Data supplied Start Marker
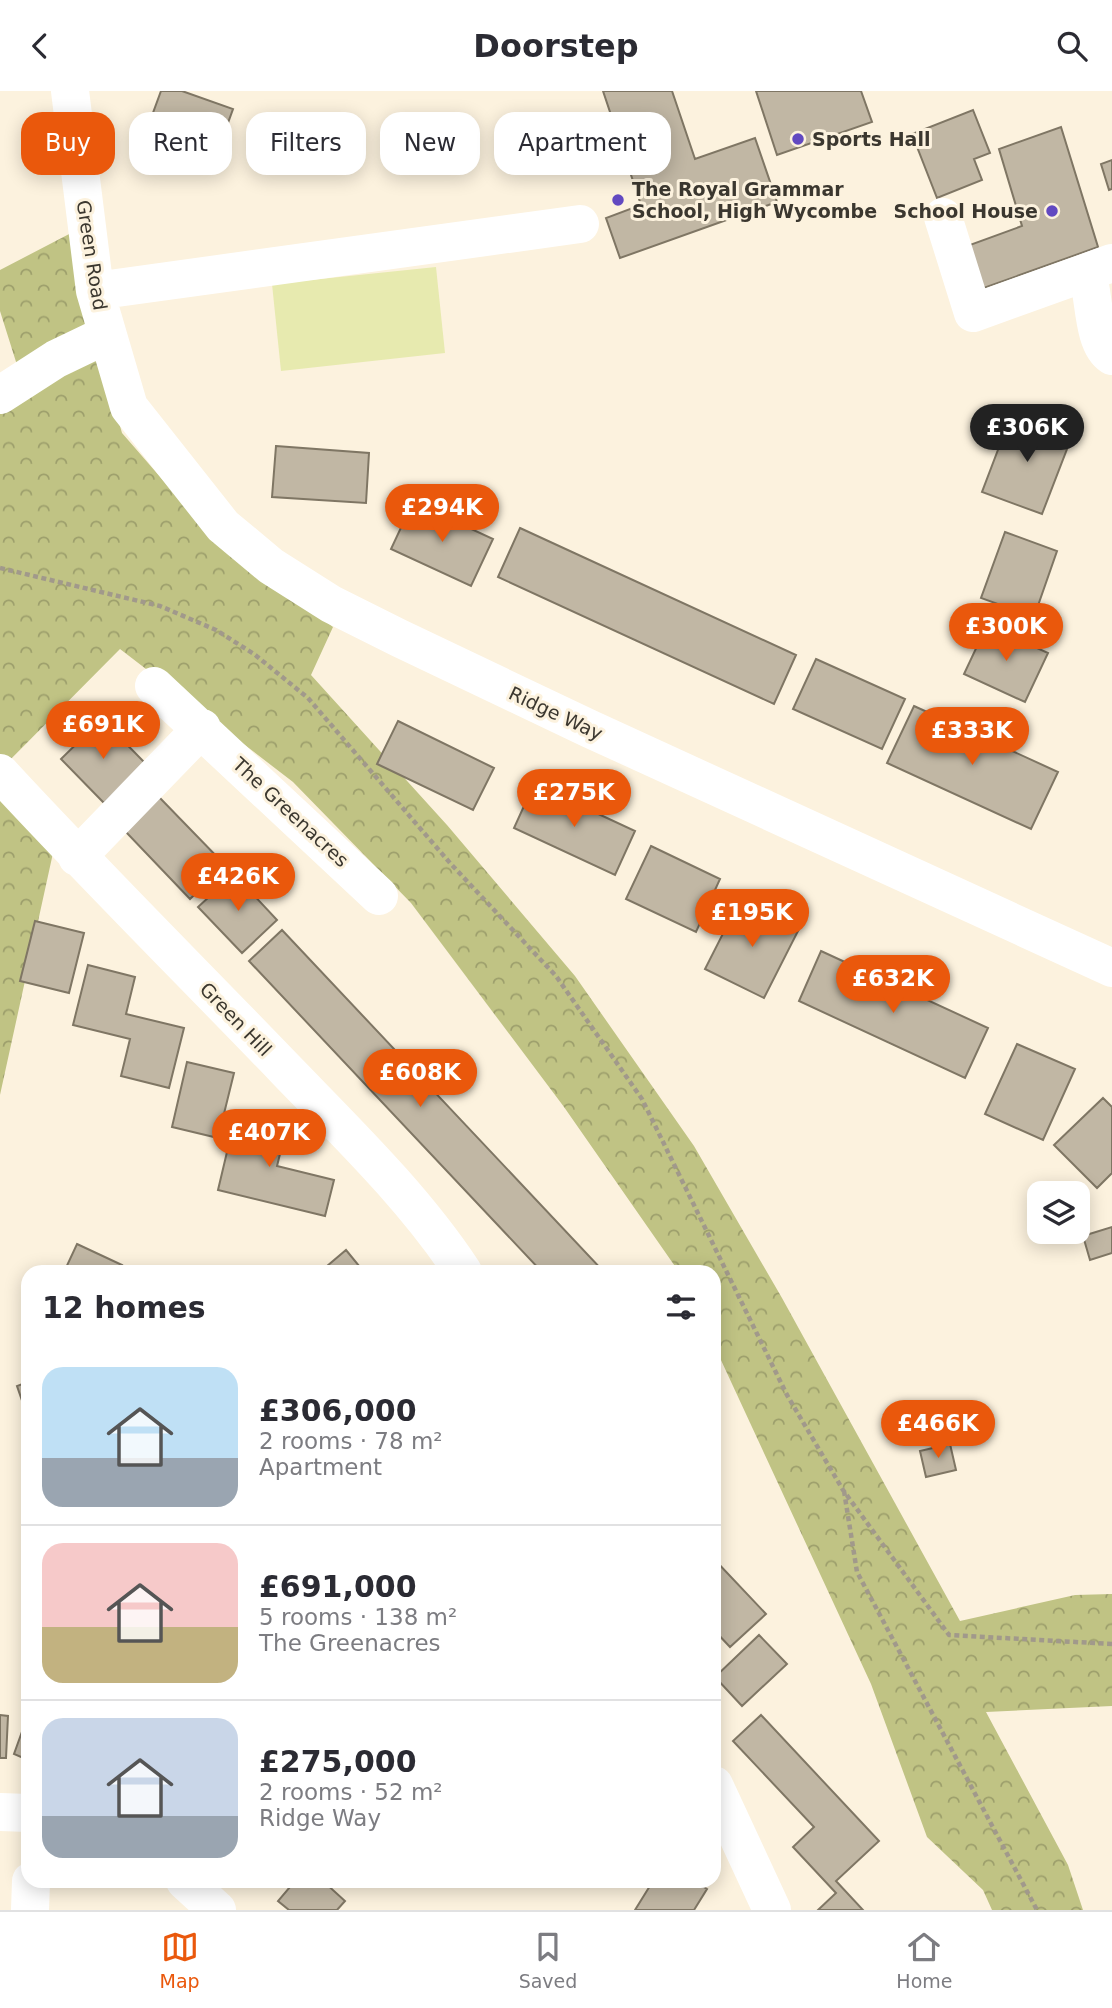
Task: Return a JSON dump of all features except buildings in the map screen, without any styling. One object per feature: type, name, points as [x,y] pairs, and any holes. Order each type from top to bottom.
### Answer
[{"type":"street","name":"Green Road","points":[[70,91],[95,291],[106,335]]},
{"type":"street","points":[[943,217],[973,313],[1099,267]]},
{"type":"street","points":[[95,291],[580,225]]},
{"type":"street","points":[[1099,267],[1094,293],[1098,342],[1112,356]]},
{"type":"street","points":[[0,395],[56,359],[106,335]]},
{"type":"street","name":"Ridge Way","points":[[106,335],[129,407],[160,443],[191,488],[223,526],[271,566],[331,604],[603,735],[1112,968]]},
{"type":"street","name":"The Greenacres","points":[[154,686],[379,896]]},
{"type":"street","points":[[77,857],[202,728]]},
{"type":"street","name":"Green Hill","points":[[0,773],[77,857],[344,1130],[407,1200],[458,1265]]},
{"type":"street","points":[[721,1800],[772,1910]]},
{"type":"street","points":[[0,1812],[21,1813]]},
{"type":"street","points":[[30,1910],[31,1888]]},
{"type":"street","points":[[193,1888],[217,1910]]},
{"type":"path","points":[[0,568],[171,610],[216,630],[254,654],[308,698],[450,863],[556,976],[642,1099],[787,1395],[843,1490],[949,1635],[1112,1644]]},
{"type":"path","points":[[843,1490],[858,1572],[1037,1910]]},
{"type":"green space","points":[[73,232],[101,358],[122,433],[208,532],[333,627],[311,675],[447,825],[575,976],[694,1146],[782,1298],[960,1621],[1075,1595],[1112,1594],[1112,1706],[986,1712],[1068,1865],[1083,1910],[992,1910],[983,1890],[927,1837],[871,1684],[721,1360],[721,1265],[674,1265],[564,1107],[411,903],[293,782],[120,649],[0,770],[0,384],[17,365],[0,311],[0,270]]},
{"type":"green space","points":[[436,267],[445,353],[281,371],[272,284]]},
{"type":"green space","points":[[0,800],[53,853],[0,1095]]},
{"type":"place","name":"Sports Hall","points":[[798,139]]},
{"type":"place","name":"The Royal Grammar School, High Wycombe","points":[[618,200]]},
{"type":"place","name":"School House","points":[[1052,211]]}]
Data supplied End Marker
### Exercise goal
Work out how many lines in the data above contain the word "space" and respond with that number only.

### Result of the task
3